Saved entries:
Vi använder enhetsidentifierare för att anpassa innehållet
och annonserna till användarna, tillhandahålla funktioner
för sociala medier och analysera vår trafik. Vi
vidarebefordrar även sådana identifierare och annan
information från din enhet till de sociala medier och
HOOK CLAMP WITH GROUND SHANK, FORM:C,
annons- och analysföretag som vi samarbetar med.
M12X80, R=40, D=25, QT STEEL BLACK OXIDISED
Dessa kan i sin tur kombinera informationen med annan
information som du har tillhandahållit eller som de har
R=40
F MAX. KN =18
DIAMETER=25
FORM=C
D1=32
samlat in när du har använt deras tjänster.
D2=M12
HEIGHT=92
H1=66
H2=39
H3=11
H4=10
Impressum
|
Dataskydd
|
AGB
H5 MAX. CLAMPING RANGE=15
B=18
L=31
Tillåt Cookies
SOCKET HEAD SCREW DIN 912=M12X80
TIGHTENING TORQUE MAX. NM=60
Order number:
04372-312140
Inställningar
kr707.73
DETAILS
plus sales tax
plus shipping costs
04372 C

● PROBLEM TO SOLVE
The records are to be duplicated in full, with every word kept exactly.

● FINISHED TASK
Vi använder enhetsidentifierare för att anpassa innehållet
och annonserna till användarna, tillhandahålla funktioner
för sociala medier och analysera vår trafik. Vi
vidarebefordrar även sådana identifierare och annan
information från din enhet till de sociala medier och
HOOK CLAMP WITH GROUND SHANK, FORM:C,
annons- och analysföretag som vi samarbetar med.
M12X80, R=40, D=25, QT STEEL BLACK OXIDISED
Dessa kan i sin tur kombinera informationen med annan
information som du har tillhandahållit eller som de har
R=40
F MAX. KN =18
DIAMETER=25
FORM=C
D1=32
samlat in när du har använt deras tjänster.
D2=M12
HEIGHT=92
H1=66
H2=39
H3=11
H4=10
Impressum
|
Dataskydd
|
AGB
H5 MAX. CLAMPING RANGE=15
B=18
L=31
Tillåt Cookies
SOCKET HEAD SCREW DIN 912=M12X80
TIGHTENING TORQUE MAX. NM=60
Order number:
04372-312140
Inställningar
kr707.73
DETAILS
plus sales tax
plus shipping costs
04372 C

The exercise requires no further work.